Battle-Axe-Culture.jpg
 
Last edited:
Again, look at EdgePal's picture with the enormous amout of stone tools. There are no tools that would work well for cutting wood that have eye holes. I never said there were not any stone tools with eye holes. I said that stone tools for cutting (felling, bucking) trees worked best with the stone bit inserted, and wraped in a wood haft. If you have actually felled and bucked much wood with a axe, try and imagine doing it with a modern stone masons hammer or sledge. The tools 42 just displayed had a purpose, but it was not cutting wood in my opinion. Now, with all your vast experience felling and bucking trees with a modern metal axe, imagine doing it with a flat piece of sharp stone about the profile of a modern double bit axe. The stone would be slightly thicker in the center (where the DB eye is located), and in that location would be a grove on each side of the stone axe. A wood haft would cradle the head, and be wraped in this location. There are many examples of stone age tools that look like what I just described. And, they actually work cutting wood.

Now as far as this "they did not fell big trees" statement. That may be true in some parts of the world, but not in North America, Hawaii, or the South Pacific.
Read the accounts of Captian Cook's experience with the ocean going outrigger canoes that were constructed with stone tools.
 
Last edited:
Whether or not they were used on wood is *mostly* inconsequential to the question that was posed. They question was pertaining to the development of the wedge-and-kerf method of hafting axes, and the development of eyed axes of any kind is pertinent to answering that question.

We don't see elongated eyes in axe heads until the mid- to late Bronze Age, to the best of my knowledge, probably as people realized that just because the eyes they'd been using in stone had to be round on account of boring them out didn't mean that it also had to be round in bronze. However, I reckon that we *probably* didn't see wedge and kerf hafting become common until saws suitable for ripping a kerf were fairly well developed, which was likely the early iron age. While it's possible to split a kerf instead it has a far greater chance of the split working its way down the handle over time and I can't imagine it would have been considered an ideal method to the point of making heads specifically intended to be hafted that way. It likely developed as a result of a flush slip-fit handle shrinking with time and the owner coming up with wedging as a solution to make the end bigger again so it fully filled the eye (much as I often see done on adzes that had this very thing happen to them) and then realized that they could use that and a shoulder below the head as a way of keeping a head from coming off *either* end of the handle by accident.
 
We have found countless eyed stone axes from the Neolithic. :) From what I can see, eyed stone axes date to the late Neolithic and carried over into the early Copper/Bronze Age before being supplanted by metal tools.

Battle-Axe-Culture.jpg

I'd be interested to know where and what type of archeological sites these eyed stone axes came from, and if the contexts of those sites gave a clue as to their use.

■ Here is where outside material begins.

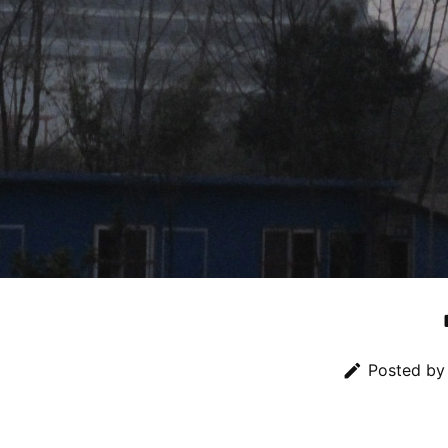

Posted b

They look a lot like some modern splitting mauls I have seen with round eyes. Maybe the designers of those axes had seen these Neolithic ones in a museum haha
This thread is great and what I love about this forum, a lot of knowledge coming together and (mostly) civil discussion :D
 
I'd be interested to know where and what type of archeological sites these eyed stone axes came from, and if the contexts of those sites gave a clue as to their use. They look a lot like some modern splitting mauls I have seen with round eyes. Maybe the designers of those axes had seen these Neolithic ones in a museum haha
This thread is great and what I love about this forum, a lot of knowledge coming together and (mostly) civil discussion :D

They're chiefly from what has been dubbed the Battle Axe Culture (also known as the Boat Axe Culture) that was an offshoot of the Corded Ware Culture, but the Corded Ware Culture had some axes like these also. Circa 2800–2300 BC.